無骨な無垢材を使いましょう、ビンテージ感のある素材を使いましょう、レザーとアイアンを使いましょうなどなど。参考にはなるのですが、なんだか違和感があるような気がします。
カフェといったら色んなカフェがあるはずなのに、解説を見るとなぜか特定のインテリアスタイルだけを指しているように感じます。無骨な素材でビンテージ感を演出した、まるで工場・倉庫みたいな部屋。それってただのインダストリアルスタイルじゃないの?
そうなんです。インテリアの世界では、この世のすべてのカフェではなく、アメリカ由来のインダストリアルスタイルのカフェを再現することを「カフェ風インテリア」と呼ぶことが多いのです。
フレンチカフェだとか、モダン風カフェだとか、ちょろっと触れられていることもあるけどオマケ程度。明らかにインダストリアル風カフェの割合が多いのです。どうしてそんなことが起きてしまうのでしょうか?
◆発端となったのは平成カフェブーム

カフェって食事メニューも内装も素敵だなあ。じゃあこれを自宅にも取り入れられたら最高なんじゃないか。そんな発想から生まれたのが、カフェ風インテリアです。
自宅でカフェメニューを作ってみよう。自宅の内装もカフェっぽくしてみよう。ファッションのブームと比べるとささやかな規模ですが、インテリアの世界でも、自宅でカフェみたいな暮らしを再現するのが流行したんです。おうちカフェ、なんて言葉も生まれて雑誌もたくさん特集記事を出しました。
この平成カフェブームの中で、特に人気になったのがアメリカ発のインダストリアル風カフェでした。当時のカリスマ的な人気カフェ「バワリーキッチン」もアメリカ系インダストリアルのカフェですし、ちょうどこの時期に日本1号店を出店した「スターバックス」もアメリカルーツのカフェですね。
どうせ再現するのなら人気のあるカフェを真似したいものです。当時はこういった、アメリカンでインダストリアルなカフェが大人気だったので、それを参考にしたインテリアコーディネートがカフェ風のお手本として定着していきました。

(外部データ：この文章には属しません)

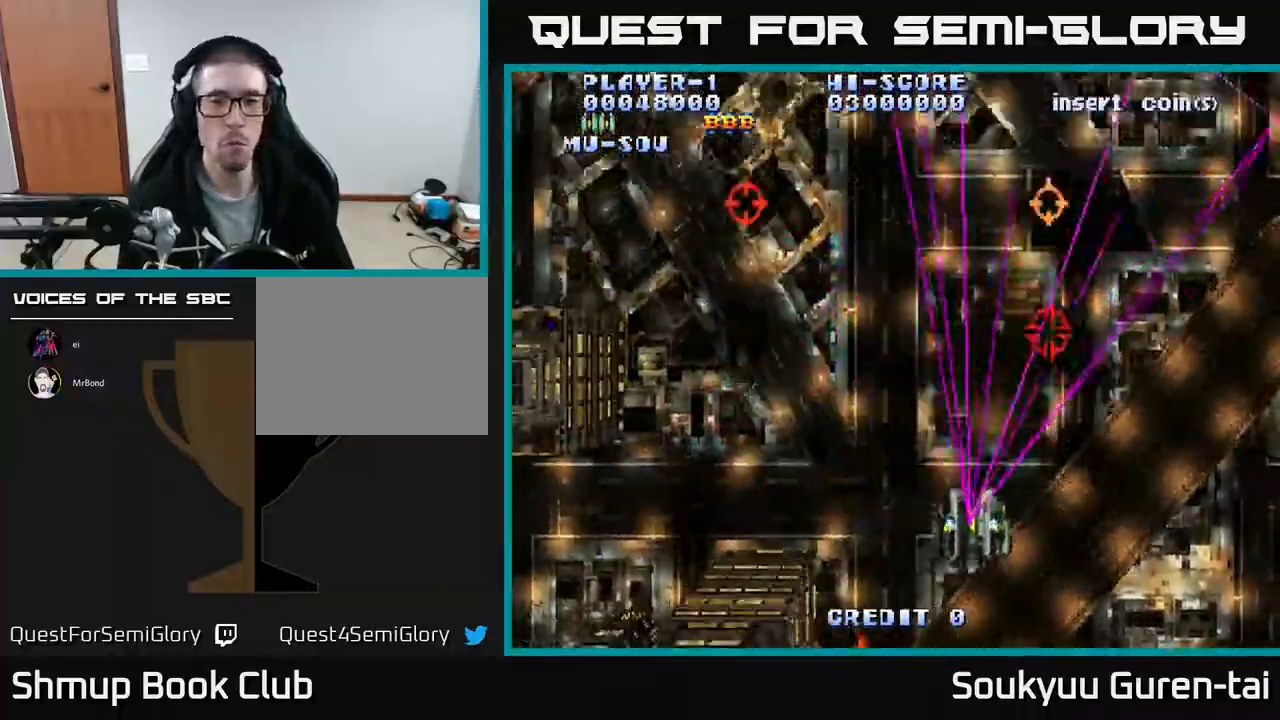
{"buttons": ["A", "DPAD_LEFT"], "events": [[300, "DPAD_RIGHT", "up"], [317, "DPAD_DOWN", "up"], [333, "DPAD_LEFT", "down"]]}
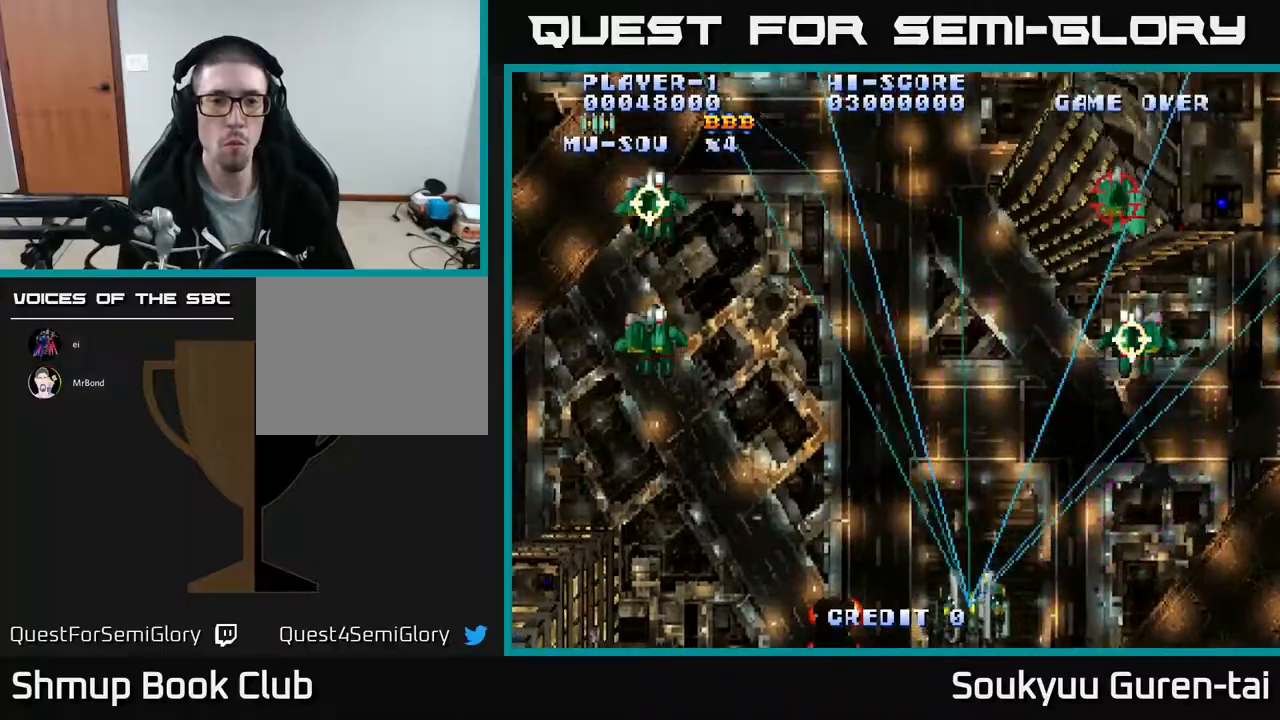
{"buttons": ["DPAD_UP", "DPAD_RIGHT"], "events": [[417, "A", "up"], [433, "DPAD_LEFT", "up"], [433, "DPAD_RIGHT", "down"], [433, "DPAD_UP", "down"]]}
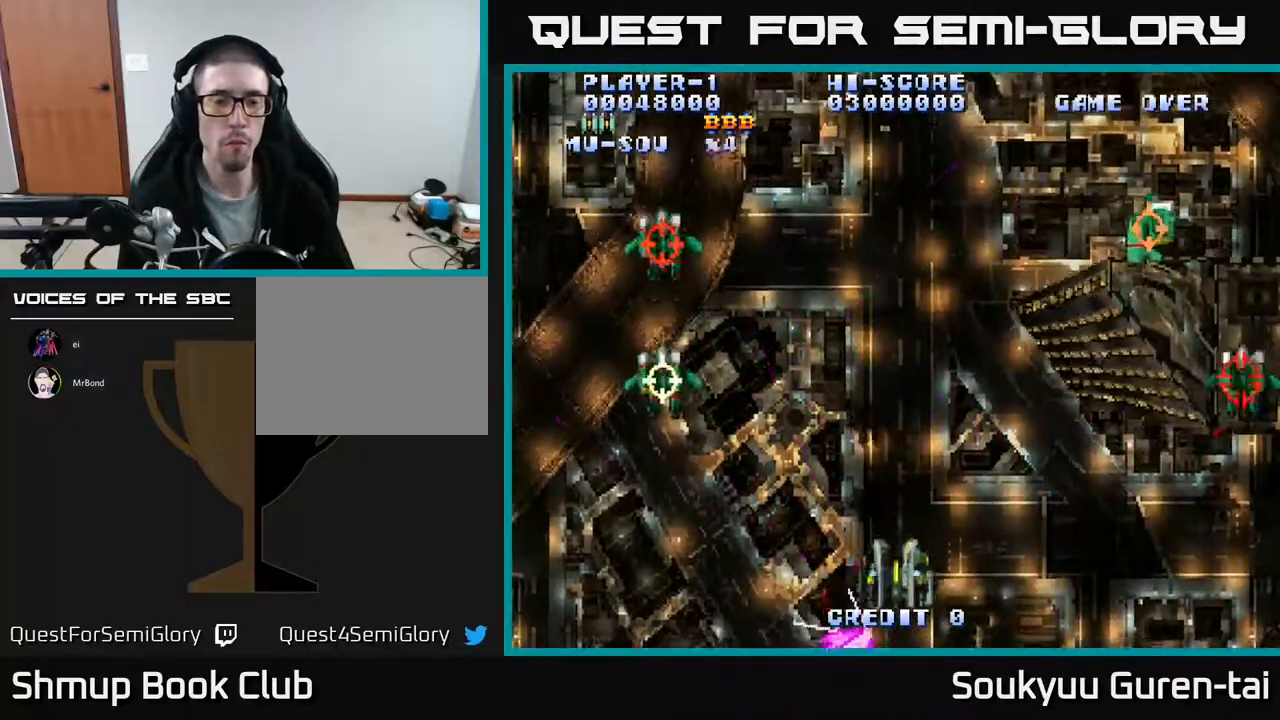
{"buttons": ["DPAD_UP"], "events": [[100, "DPAD_RIGHT", "up"], [233, "DPAD_UP", "up"], [483, "DPAD_UP", "down"]]}
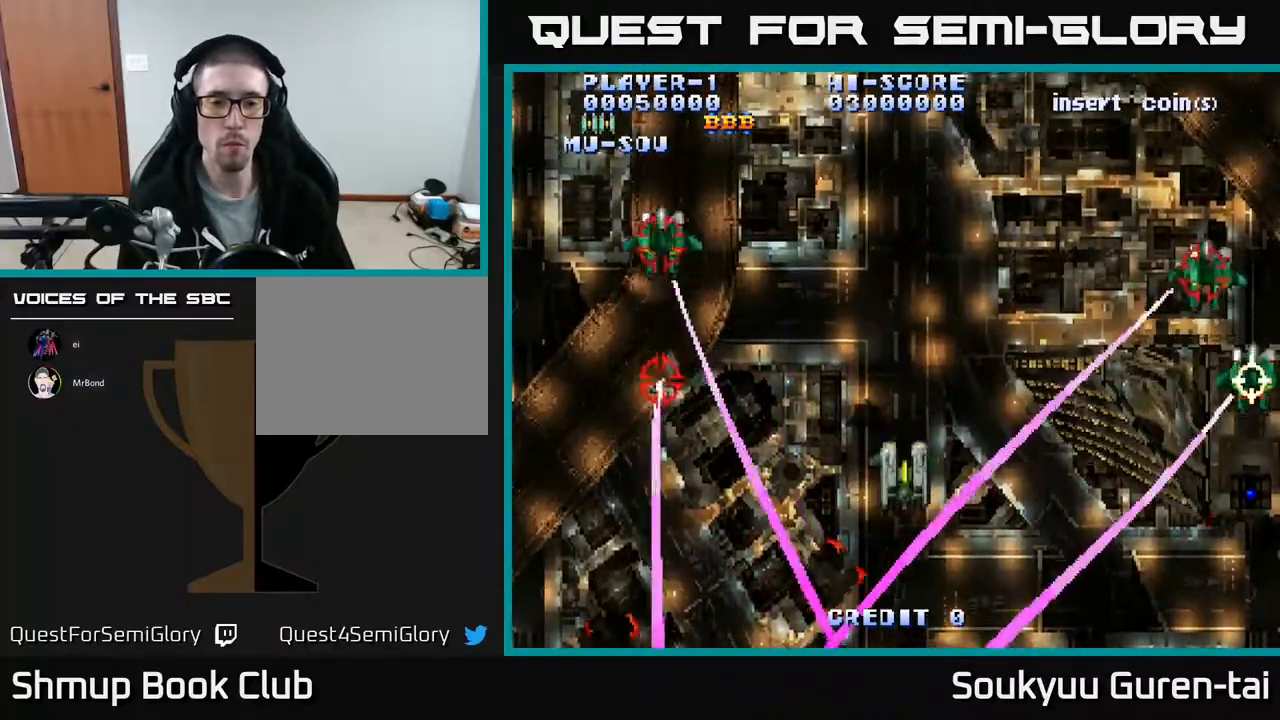
{"buttons": ["A", "DPAD_DOWN", "DPAD_RIGHT"], "events": [[67, "DPAD_RIGHT", "down"], [200, "A", "down"], [200, "DPAD_RIGHT", "up"], [283, "DPAD_LEFT", "down"], [317, "DPAD_UP", "up"], [333, "DPAD_LEFT", "up"], [367, "DPAD_DOWN", "down"], [400, "DPAD_RIGHT", "down"]]}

平成カフェブームに起因した、インダストリアルなカフェを自宅でマネするスタイルのこと……これをカフェ風インテリアと呼んでいたのがそもそもの発端なので、今でもイメージされるスタイル像に偏りがあるわけですね。
◆インテリア雑誌は何を解説しているのか?

無骨な木材を使いましょう、ビンテージ感を出しましょう、レザーとアイアンを使いましょう。そんな解説は、ベースとなるインダストリアルらしさの作り方を話題にしているわけです。
ネイティブ柄が相性ヨシ、デニム生地も合いますよ、アルファベットの書かれたチョークアートもおすすめです。そんな解説は、アメリカっぽい要素を加えてみましょうという提案をしているわけです。
コーヒー豆を保管する麻袋を収納に使ってみましょう、マグカップをペン立てに使ってみましょう、ピクルス容器を小物入れに使ってみましょう。そんなアイディアは、カフェという飲食店らしいフードモチーフを取り入れてみましょうと言っているわけです。暗号の解読みたいですね。
これが読み取れるようになると、知識の吸収効率がグッと良くなります。平成っぽいカフェ風インテリアを作りたいときはもちろん参考にできるし、平成っぽくしたくない場合も上手に避けることができるようになりますよ。